═══ Source extract ═══

Kathleen A. Winters - MSCI, Inc.

Management

Yeah. Hi, Toni. No, there's no particular one-time item there. Look, the retention rates, they kind of move up and down a little bit within a particular range. But 95.9% for Index and 92% for Analytics is very much within the kind of normal range of what we would expect. Toni M. Kaplan - Morgan Stanley & Co. LLC: Thank you.

Operator

Operator

And our next question is from Chris Shutler with William Blair. Your line is open. Chris Charles Shutler - William Blair & Co. LLC: Hey, guys. Good morning. I don't know if you already covered this or not, but I was hoping to get a little more color on the sales activity in the Index and Analytics and where there are lumpy items in the quarter and just how we should look at the sales on a go-forward basis.

C. D. Baer Pettit - MSCI, Inc.

Management

Yeah. Look, I think the biggest thing here is we've been very consistent in our objective to show steady improvement in Analytics growth. And it's precisely the point that I was trying to make on slide 5 about the ecosystem that as our capabilities improve and as our clients see us execute effectively, it's become something of a virtuous circle. So, I think that we've been consistent in that story about Analytics. I think, there's nothing extraordinary in the Index numbers, per se. So look, we've said this before and it will continue to be the case that we cannot manage every – particularly, certain large sales may come a little – just after the quarter end or just before. But my headline here is, I wouldn't read too much into it. I think it's a consistent performance. I don't think it's an unusual performance. And we wouldn't view this as being an outlier in any way, and it's part of a steady trend.

Kathleen A. Winters - MSCI, Inc.

Management

Yeah. So particularly in Analytics, where sometimes you can have larger deals that can kind of skew a quarter, in this instance, that's not the case. It was really – the strong sales are really comprised of many kind of normal sized deals, I would call them. Chris Charles Shutler - William Blair & Co. LLC: Okay. And then on the Index, were there, I guess – it sounds like there weren't any extraordinary size deals or...

═══

Parts of the exercise:
1/ In the MSCI call transcript, what retention rate is given for Analytics?
2/ Write what comes next in the MSCI call transcript, starting right after its last line.

═══ Data lines ═══

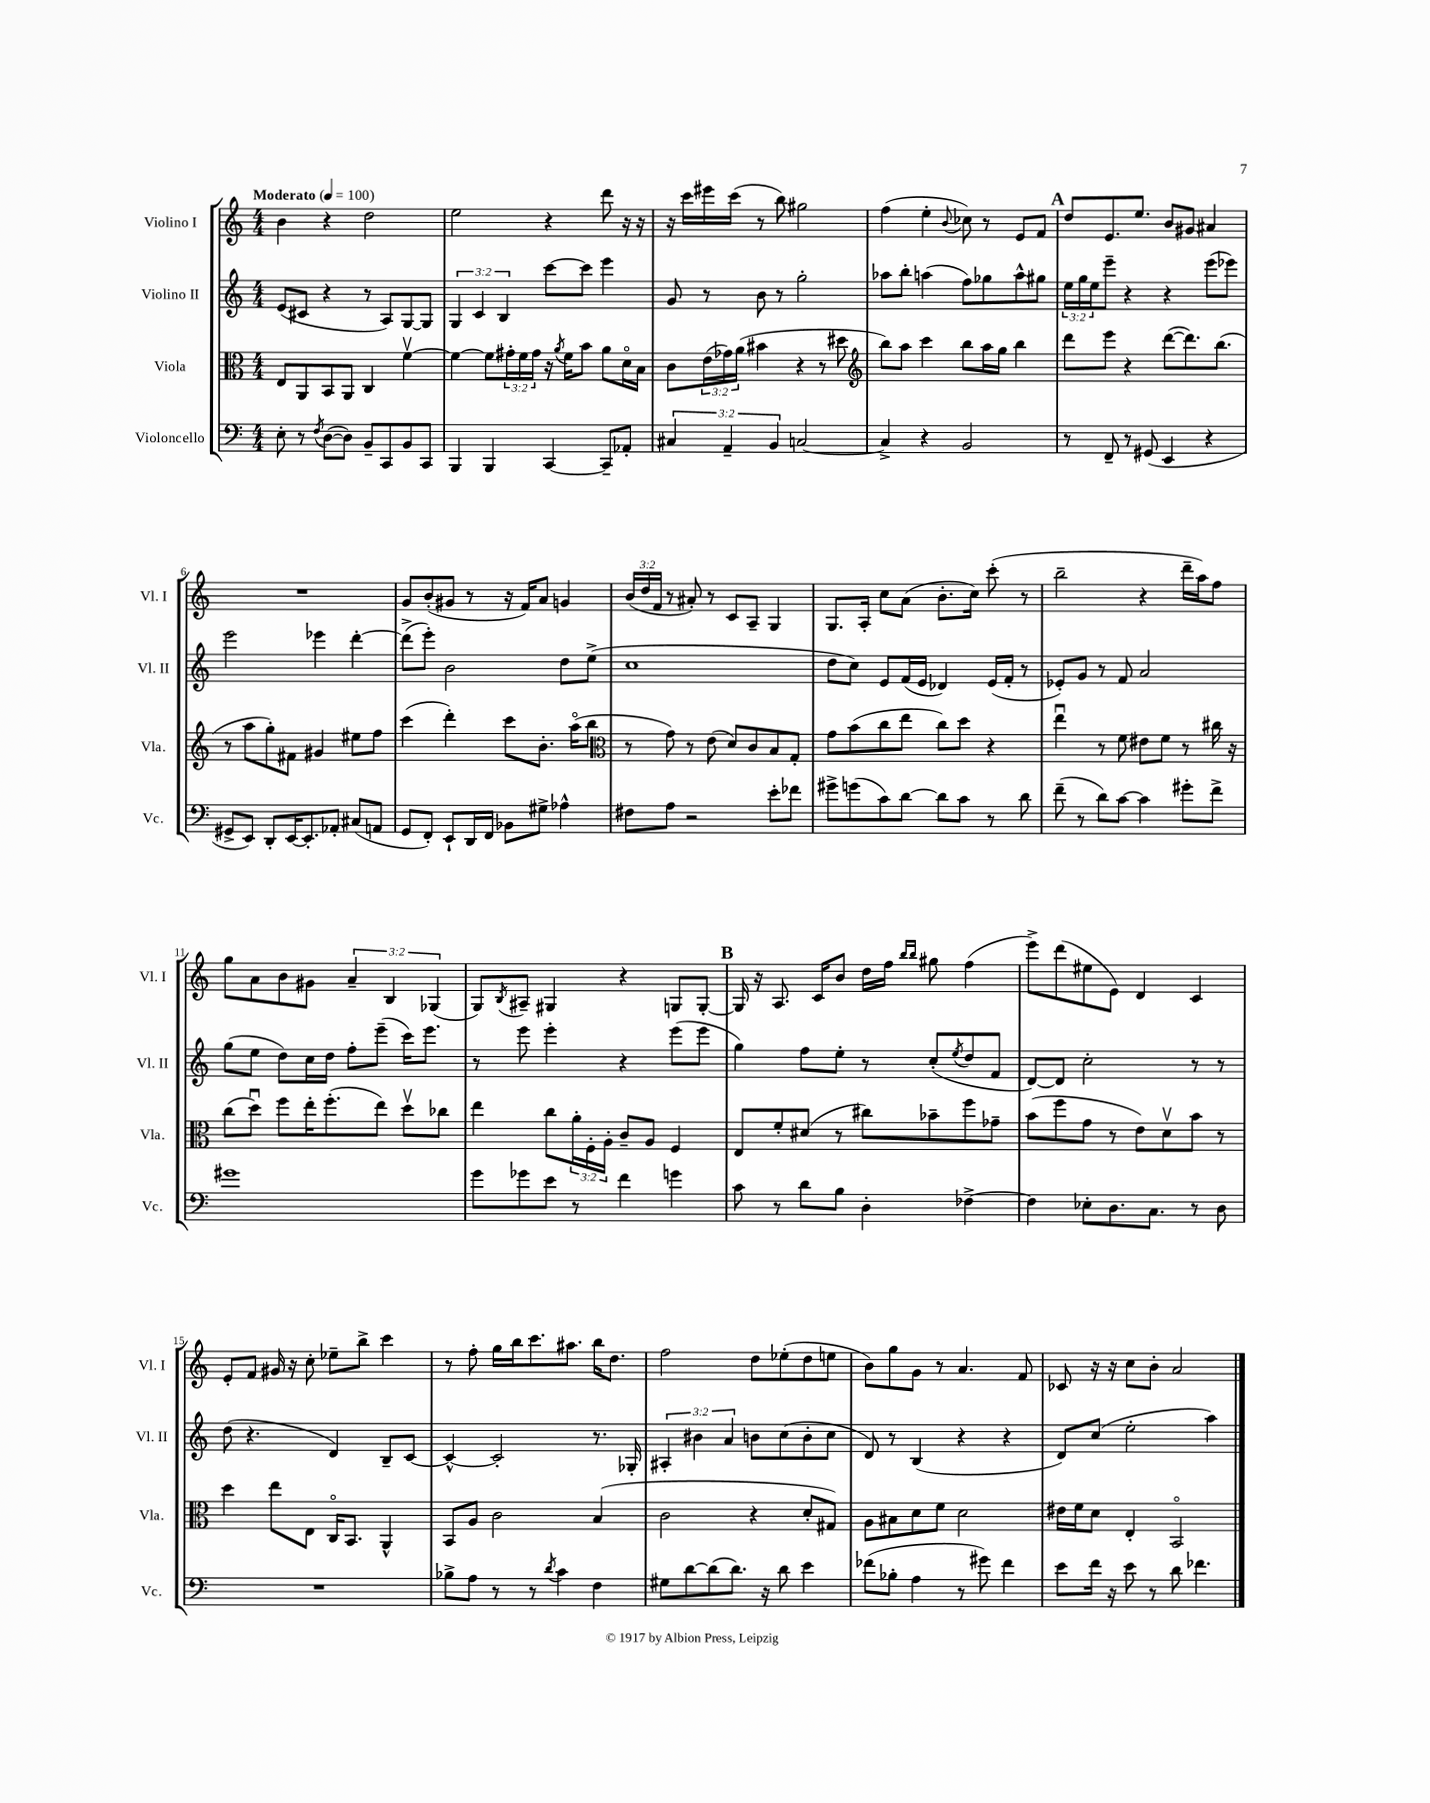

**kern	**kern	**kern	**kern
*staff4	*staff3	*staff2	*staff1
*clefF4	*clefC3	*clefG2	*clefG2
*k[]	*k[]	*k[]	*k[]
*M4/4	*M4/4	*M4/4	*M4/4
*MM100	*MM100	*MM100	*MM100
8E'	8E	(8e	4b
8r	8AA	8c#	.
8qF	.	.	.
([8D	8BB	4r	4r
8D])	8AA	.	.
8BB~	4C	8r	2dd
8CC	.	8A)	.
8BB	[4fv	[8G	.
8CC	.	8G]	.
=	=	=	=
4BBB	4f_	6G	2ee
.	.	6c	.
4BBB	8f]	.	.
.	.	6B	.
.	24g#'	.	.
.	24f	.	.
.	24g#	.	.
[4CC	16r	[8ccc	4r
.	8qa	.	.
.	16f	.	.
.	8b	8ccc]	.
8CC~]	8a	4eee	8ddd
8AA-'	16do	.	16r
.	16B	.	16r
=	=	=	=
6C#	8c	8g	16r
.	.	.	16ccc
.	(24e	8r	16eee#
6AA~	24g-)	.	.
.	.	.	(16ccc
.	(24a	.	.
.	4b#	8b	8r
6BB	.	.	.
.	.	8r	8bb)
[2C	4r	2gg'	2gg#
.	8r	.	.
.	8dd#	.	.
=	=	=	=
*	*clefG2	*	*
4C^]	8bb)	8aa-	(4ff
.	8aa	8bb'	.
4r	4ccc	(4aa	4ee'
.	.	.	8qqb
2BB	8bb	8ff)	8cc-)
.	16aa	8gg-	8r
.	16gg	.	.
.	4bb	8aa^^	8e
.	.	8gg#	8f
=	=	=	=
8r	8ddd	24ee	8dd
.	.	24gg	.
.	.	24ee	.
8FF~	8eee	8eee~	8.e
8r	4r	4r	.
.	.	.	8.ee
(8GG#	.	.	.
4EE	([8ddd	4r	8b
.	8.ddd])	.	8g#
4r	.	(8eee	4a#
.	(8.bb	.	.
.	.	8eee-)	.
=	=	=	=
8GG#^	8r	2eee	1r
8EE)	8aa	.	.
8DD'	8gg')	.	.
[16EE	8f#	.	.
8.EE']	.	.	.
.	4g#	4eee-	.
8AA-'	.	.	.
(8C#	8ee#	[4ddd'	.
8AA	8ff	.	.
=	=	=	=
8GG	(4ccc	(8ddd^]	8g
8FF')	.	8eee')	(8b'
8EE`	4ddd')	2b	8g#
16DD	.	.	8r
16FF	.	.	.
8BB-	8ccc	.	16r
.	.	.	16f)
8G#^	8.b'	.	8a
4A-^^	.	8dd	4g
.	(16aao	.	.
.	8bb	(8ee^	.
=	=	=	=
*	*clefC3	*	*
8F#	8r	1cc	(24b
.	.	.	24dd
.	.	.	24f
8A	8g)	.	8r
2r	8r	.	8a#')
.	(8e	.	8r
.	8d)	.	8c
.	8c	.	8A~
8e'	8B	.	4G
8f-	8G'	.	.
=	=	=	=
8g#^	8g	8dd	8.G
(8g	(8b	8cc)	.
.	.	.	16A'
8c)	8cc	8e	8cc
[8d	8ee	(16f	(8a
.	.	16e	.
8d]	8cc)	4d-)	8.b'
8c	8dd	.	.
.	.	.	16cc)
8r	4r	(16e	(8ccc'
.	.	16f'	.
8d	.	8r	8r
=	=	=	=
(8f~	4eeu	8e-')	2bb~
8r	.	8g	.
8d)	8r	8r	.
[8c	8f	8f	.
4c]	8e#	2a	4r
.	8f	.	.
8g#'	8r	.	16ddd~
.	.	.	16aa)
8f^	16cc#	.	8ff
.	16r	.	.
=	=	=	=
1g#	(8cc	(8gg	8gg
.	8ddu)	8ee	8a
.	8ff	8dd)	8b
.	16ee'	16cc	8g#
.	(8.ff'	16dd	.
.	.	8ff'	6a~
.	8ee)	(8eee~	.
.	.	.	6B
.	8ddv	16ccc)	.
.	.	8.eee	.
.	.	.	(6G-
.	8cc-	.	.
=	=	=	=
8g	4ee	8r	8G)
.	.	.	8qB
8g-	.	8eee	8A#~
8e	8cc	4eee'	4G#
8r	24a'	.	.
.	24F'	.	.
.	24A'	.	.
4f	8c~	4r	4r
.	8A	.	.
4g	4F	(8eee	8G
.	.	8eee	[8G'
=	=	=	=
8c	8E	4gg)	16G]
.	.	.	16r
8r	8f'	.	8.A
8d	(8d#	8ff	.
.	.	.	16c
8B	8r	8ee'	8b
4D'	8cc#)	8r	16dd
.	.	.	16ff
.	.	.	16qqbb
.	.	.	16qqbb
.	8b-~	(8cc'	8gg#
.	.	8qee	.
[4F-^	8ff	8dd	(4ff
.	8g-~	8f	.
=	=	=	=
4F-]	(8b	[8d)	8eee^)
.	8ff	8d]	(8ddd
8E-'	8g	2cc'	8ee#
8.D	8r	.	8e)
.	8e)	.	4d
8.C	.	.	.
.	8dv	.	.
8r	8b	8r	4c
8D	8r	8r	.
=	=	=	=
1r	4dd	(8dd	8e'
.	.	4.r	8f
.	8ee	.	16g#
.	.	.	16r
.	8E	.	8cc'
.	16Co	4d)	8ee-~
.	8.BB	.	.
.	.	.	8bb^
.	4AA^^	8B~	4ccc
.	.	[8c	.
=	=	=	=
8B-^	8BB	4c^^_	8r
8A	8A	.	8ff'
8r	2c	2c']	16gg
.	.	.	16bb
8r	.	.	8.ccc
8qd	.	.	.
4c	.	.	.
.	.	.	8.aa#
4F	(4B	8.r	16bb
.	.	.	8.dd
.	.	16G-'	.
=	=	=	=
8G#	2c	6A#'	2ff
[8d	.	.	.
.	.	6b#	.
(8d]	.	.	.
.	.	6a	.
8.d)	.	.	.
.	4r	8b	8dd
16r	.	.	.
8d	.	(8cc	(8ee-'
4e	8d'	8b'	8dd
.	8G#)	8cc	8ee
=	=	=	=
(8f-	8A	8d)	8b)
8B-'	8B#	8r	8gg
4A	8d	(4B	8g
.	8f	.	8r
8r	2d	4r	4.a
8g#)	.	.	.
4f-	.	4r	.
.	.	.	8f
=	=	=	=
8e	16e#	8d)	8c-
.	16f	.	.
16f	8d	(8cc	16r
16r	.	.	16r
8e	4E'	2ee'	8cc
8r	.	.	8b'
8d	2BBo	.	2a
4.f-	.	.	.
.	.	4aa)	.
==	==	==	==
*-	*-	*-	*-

═══

Answers to the exercises:
1/ 92%

2/
C. D. Baer Pettit - MSCI, Inc.

Management

No.

Kathleen A. Winters - MSCI, Inc.

Management

No. Chris Charles Shutler - William Blair & Co. LLC: A little confused there.

C. D. Baer Pettit - MSCI, Inc.

Management

No. Not at all. Just I would call it was a normal – normally successful quarter. Nothing unusual, no particularly outlier deals or anything that's worthy of comment.

Kathleen A. Winters - MSCI, Inc.

Management

Yeah. I mean, it was pretty much broad, strong performance across the board within – if you look at index subscription, whether you look at it by content area, if you will, factors and ESG driving strong performance, each of the client segments doing really well and each of the regions showing strong performance as well. Chris Charles Shutler - William Blair & Co. LLC: Okay. And then, Henry, on the whole Fidelity thing and, I think, JPMorgan a couple of months ago, do you think that we're going to see more and more of the index funds and ETFs using ETF providers as calculation agents, at least in the retail space? And can you give us – I know it's probably tough to answer, but at least a sense of magnitude of how the fees might differ if you're a calculation agent versus providing the index itself? Thanks.

Henry A. Fernandez - MSCI, Inc.

Management

Yeah. So I think, Chris, there is no question that this category will continue to grow and that is the focus that we have at MSCI, how do we capture the significant amount of this growth in all this ETF and index funds and passive categories with our indices, how do we position them and all of that. And as part of that, we use tools such as pricing in order to capture volume and market share. We believe that in a growth trajectory of any product or any industry, the name of the game is to capture a lot of market share, because when it becomes fixed, it's a lot harder to do that, and then it's just a price game, right? So we do that. Now, our indices are obviously invested by us and calculated by us. Other entities provide calculation services to clients that are sort of white labeling or vanilla calculation services. We tend not to do that. We only do that when either us or the client makes the content, so to speak, the index strategy together with a client, and then we serve as calculation of that using our universal securities, our infrastructure and the like. So, we're doing this with a few of the ETF managers that have been launching products recently and we get paid basis points on the basis of that. But we believe that we're adding value in terms of the creation of the content, not just being a calculator that can easily be replaced by somebody else in the future. Chris Charles Shutler - William Blair & Co. LLC: Okay. Thank you.

Operator

Operator

Our next question is from Joseph Foresi with Cantor Fitzgerald. Your line is open.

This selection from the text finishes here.